Lay out the material from the line containing "SCHREIBE EINEN KOMMENTAR" through the end of the material as a Markdown table with two columns, Row and Text line. Give each line its own numbered row, skip blank lines, and leave the pictures out of the answer.

------ Exercise input

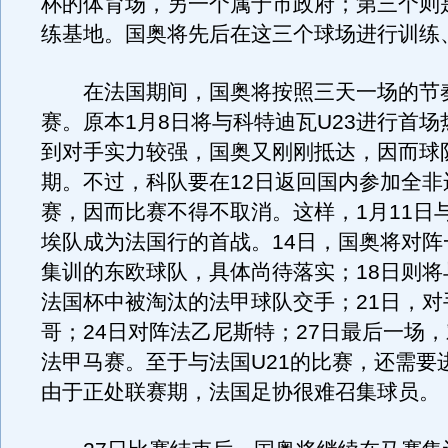
杯的体育场，另一个属于市政府；第三个则
练基地。国奥将先后在这三个球场进行训练
在法国期间，国奥将按照三天一场的节
赛。原本1月8日将与科特迪瓦U23进行首
到对手实力较强，国奥又刚刚抵达，因而球
期。不过，科队要在12日返回国内参加全非
赛，因而比赛不得不取消。这样，1月11日
埃队成为法国行的首战。14日，国奥将对阵
集训的东欧球队，具体尚待落实；18日则将
法国杯中被淘汰的法甲球队交手；21日，对
哥；24日对阵法乙尼斯特；27日最后一场
法甲马赛。至于与法国U21的比赛，还需要
由于正处联赛期，法国足协很难召集球员。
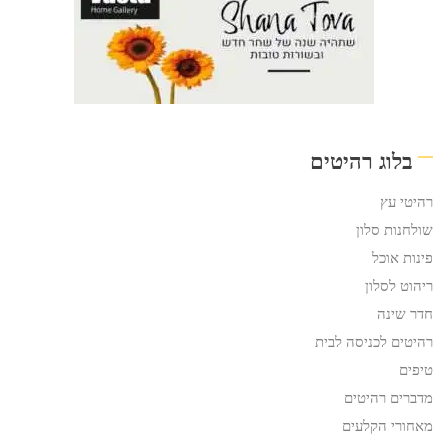
בלוג רהיטים
רהיטי עץ
שולחנות סלון
פינות אוכל
ריהוט לסלון
חדר שינה
רהיטים לכניסה לבית
טיפים
מדברים רהיטים
מאחורי הקלעים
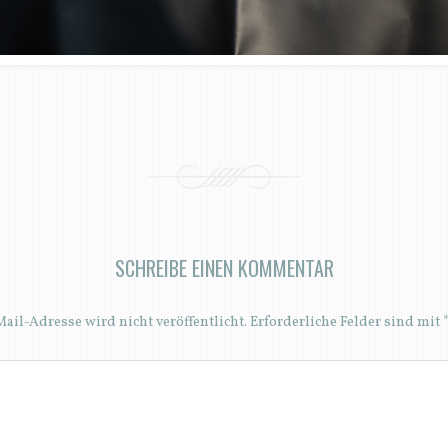
SCHREIBE EINEN KOMMENTAR
ail-Adresse wird nicht veröffentlicht.
Erforderliche Felder sind mit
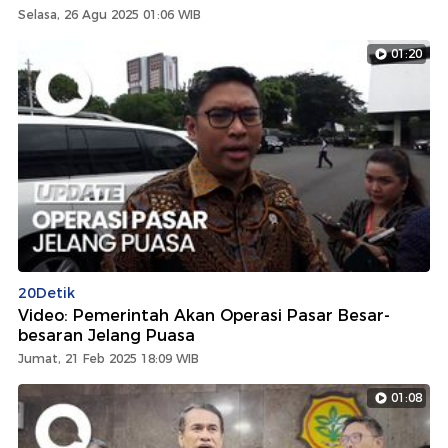
Selasa, 26 Agu 2025 01:06 WIB
01:20
20Detik
Video: Pemerintah Akan Operasi Pasar Besar-
besaran Jelang Puasa
Jumat, 21 Feb 2025 18:09 WIB
01:08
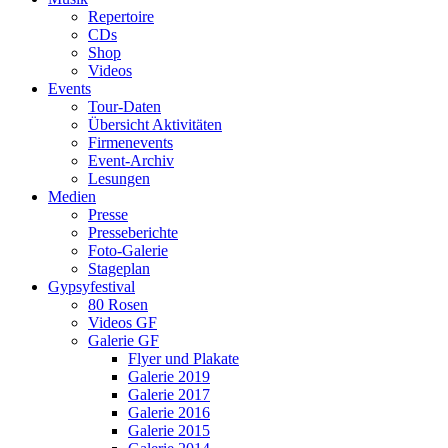
Repertoire
CDs
Shop
Videos
Events
Tour-Daten
Übersicht Aktivitäten
Firmenevents
Event-Archiv
Lesungen
Medien
Presse
Presseberichte
Foto-Galerie
Stageplan
Gypsyfestival
80 Rosen
Videos GF
Galerie GF
Flyer und Plakate
Galerie 2019
Galerie 2017
Galerie 2016
Galerie 2015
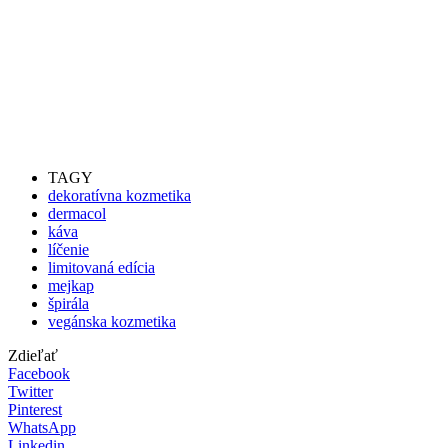
TAGY
dekoratívna kozmetika
dermacol
káva
líčenie
limitovaná edícia
mejkap
špirála
vegánska kozmetika
Zdieľať
Facebook
Twitter
Pinterest
WhatsApp
Linkedin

------------

▸ Output of the exercise
| Row | Text line |
|---|---|
| 1 | SCHREIBE EINEN KOMMENTAR |
| 2 | ail-Adresse wird nicht veröffentlicht. |
| 3 | Erforderliche Felder sind mit |
| 4 | Selasa, 26 Agu 2025 01:06 WIB |
| 5 | 01:20 |
| 6 | 20Detik |
| 7 | Video: Pemerintah Akan Operasi Pasar Besar- |
| 8 | besaran Jelang Puasa |
| 9 | Jumat, 21 Feb 2025 18:09 WIB |
| 10 | 01:08 |
| 11 | Repertoire |
| 12 | CDs |
| 13 | Shop |
| 14 | Videos |
| 15 | Events |
| 16 | Tour-Daten |
| 17 | Übersicht Aktivitäten |
| 18 | Firmenevents |
| 19 | Event-Archiv |
| 20 | Lesungen |
| 21 | Medien |
| 22 | Presse |
| 23 | Presseberichte |
| 24 | Foto-Galerie |
| 25 | Stageplan |
| 26 | Gypsyfestival |
| 27 | 80 Rosen |
| 28 | Videos GF |
| 29 | Galerie GF |
| 30 | Flyer und Plakate |
| 31 | Galerie 2019 |
| 32 | Galerie 2017 |
| 33 | Galerie 2016 |
| 34 | Galerie 2015 |
| 35 | TAGY |
| 36 | dekoratívna kozmetika |
| 37 | dermacol |
| 38 | káva |
| 39 | líčenie |
| 40 | limitovaná edícia |
| 41 | mejkap |
| 42 | špirála |
| 43 | vegánska kozmetika |
| 44 | Zdieľať |
| 45 | Facebook |
| 46 | Twitter |
| 47 | Pinterest |
| 48 | WhatsApp |
| 49 | Linkedin |